> **TRECHO DA FONTE**
——————————
O Juizado Especial Cível da Comarca de Ceará-Mirim julgou de maneira improcedente os embargos de declaração opostos por um shopping da capital potiguar contra uma ação de indenização proposta por duas autoras que tiveram itens furtados de dentro do carro que estava estacionado no estabelecimento.
A sentença considerou não existir os vícios elencados pelo shopping no recurso.
Nos embargos de declaração apresentado pelo shopping, o réu alegou a existência de omissões e contradições no julgado, afirmando que o juízo incorreu em omissão quanto à falta de legitimidade da autora para mover a ação judicial diante das notas fiscais emitidas em nome de terceiros; omissão sobre a necessidade prova robusta do dano; e inaplicabilidade automática da Súmula 130 do Superior Tribunal de Justiça (STJ).
O juiz Peterson Fernandes pontuou que, após análise dos autos, o recurso não merece acolhimento. “A sentença embargada enfrentou a matéria expressamente no tópico preliminar, assentando que as condições da ação são verificadas à luz da teoria da asserção, a partir das asserções deduzidas na petição inicial, tendo as autoras demonstrado pertinência subjetiva direta com a lesão patrimonial e anímica sofrida”, destacou.
——————————
> **DADOS FORNECIDOS**
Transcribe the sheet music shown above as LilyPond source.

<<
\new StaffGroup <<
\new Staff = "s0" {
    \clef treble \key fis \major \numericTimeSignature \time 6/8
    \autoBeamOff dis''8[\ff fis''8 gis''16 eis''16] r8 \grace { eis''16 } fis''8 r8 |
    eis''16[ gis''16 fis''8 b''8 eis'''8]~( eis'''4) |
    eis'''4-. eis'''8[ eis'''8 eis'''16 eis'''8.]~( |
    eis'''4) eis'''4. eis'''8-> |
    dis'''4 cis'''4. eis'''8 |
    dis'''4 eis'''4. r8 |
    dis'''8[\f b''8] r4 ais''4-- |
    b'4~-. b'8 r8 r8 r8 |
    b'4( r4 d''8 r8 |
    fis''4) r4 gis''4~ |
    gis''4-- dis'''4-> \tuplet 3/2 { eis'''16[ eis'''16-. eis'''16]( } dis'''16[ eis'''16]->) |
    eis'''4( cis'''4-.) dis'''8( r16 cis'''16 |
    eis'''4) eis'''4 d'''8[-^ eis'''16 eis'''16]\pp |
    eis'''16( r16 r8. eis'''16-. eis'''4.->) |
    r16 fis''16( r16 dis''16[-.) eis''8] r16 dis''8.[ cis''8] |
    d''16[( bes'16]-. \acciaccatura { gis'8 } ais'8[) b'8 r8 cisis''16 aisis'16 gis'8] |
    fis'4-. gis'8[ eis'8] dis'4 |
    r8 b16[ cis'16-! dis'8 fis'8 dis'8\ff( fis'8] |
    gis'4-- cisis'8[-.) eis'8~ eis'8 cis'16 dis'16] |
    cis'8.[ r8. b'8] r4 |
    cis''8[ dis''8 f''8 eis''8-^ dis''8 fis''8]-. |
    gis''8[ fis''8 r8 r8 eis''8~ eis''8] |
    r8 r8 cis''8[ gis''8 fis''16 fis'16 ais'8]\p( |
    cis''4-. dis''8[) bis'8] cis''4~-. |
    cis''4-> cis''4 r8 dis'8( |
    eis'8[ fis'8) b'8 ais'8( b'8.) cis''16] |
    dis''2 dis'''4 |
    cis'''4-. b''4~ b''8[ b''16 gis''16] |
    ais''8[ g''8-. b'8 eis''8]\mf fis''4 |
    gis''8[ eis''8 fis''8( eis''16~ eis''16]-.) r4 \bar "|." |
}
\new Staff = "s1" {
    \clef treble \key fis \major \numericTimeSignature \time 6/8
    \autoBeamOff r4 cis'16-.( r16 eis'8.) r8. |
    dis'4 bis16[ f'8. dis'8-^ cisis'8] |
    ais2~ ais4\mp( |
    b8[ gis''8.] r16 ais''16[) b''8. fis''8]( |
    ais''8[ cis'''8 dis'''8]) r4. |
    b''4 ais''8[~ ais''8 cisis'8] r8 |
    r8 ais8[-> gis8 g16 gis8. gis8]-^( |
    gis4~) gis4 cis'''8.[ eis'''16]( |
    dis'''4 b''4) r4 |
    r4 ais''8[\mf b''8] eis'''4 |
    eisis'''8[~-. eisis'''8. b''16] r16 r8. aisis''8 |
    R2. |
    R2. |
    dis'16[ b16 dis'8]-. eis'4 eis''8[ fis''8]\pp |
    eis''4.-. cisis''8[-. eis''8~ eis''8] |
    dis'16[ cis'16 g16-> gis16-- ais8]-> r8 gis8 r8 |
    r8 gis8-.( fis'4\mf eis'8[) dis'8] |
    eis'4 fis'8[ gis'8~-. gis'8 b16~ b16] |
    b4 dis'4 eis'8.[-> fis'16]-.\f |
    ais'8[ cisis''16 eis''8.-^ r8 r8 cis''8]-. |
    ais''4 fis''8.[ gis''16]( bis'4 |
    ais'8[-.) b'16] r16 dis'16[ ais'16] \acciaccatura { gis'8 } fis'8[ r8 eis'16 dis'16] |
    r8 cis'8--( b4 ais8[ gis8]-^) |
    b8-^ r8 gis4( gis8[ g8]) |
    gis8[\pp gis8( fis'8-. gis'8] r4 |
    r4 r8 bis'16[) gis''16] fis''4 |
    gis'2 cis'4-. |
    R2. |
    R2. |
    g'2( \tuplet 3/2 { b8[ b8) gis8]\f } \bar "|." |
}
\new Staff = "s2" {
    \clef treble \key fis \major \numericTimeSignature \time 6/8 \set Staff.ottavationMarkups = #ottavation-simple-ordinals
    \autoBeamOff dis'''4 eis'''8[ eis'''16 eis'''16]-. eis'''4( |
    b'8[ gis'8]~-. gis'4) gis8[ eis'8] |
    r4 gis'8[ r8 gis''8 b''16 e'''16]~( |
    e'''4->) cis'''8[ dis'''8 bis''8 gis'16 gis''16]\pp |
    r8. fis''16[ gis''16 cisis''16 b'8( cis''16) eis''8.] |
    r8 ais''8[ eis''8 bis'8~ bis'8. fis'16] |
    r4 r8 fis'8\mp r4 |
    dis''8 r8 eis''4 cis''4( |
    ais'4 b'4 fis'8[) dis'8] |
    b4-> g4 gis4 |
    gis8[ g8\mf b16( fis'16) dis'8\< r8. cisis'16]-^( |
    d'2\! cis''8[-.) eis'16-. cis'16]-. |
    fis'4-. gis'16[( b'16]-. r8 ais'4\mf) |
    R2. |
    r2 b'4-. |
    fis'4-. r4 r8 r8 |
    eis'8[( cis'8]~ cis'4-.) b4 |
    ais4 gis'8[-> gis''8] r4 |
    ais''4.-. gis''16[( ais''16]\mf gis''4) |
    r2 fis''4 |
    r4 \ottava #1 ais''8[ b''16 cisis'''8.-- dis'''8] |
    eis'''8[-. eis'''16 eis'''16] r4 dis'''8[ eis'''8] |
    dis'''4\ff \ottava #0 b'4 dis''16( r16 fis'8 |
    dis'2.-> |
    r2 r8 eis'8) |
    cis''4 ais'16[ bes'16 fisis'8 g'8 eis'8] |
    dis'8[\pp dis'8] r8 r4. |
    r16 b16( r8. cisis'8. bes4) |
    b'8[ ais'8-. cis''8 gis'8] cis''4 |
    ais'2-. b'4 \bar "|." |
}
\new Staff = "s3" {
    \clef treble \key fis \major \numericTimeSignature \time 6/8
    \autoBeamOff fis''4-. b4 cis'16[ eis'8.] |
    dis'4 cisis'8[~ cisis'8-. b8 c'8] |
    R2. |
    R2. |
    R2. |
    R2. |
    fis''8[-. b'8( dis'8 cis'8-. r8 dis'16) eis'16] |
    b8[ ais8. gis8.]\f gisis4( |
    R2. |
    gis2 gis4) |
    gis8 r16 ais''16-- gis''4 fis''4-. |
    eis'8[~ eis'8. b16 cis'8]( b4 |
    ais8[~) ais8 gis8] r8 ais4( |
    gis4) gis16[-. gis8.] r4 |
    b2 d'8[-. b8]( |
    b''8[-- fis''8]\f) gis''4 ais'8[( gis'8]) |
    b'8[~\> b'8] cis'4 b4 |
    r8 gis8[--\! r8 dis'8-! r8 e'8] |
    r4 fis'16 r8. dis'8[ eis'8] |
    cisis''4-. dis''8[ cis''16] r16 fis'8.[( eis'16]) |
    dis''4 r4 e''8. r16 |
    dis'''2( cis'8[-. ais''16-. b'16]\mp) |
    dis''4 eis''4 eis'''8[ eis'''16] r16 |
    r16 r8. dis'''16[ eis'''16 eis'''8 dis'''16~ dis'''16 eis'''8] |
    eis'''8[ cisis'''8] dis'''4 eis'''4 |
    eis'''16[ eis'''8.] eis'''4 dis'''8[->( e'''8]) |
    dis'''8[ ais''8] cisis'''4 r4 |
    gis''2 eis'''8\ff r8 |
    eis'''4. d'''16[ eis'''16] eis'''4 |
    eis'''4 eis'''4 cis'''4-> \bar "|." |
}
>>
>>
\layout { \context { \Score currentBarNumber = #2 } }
——————————
> **TAREFA 1**
Segundo a notícia sobre os embargos do shopping, que súmula do STJ o réu considerou de aplicação não automática?
> **TAREFA 2**
Como prosseguiria a notícia sobre os embargos do shopping? Continue-a a partir do ponto em que ela termina.

> **RESPOSTA 1**
A Súmula 130 do Superior Tribunal de Justiça (STJ).

> **RESPOSTA 2**
Além disso, o juiz também esclareceu que a sentença anterior assentou expressamente que o furto de pertences no interior de veículo sob custódia de estacionamento oferecido ao público se insere na cadeia de risco-proveito do fornecedor, qualificando-se como fortuito interno conexo à própria atividade lucrativa e ao dever de vigilância assumido perante o cliente.
“O decisum explicitou que as autoras trouxeram aos autos acervo indiciário harmônico e verossímil, com boletim de ocorrência, comunicação administrativa imediata e comprovantes de permanência no estabelecimento comercial, transferindo-se legitimamente à ré o ônus de comprovar fato desconstitutivo mediante as imagens das câmeras sob sua guarda exclusiva”, escreveu o magistrado, que manteve a sentença embargada.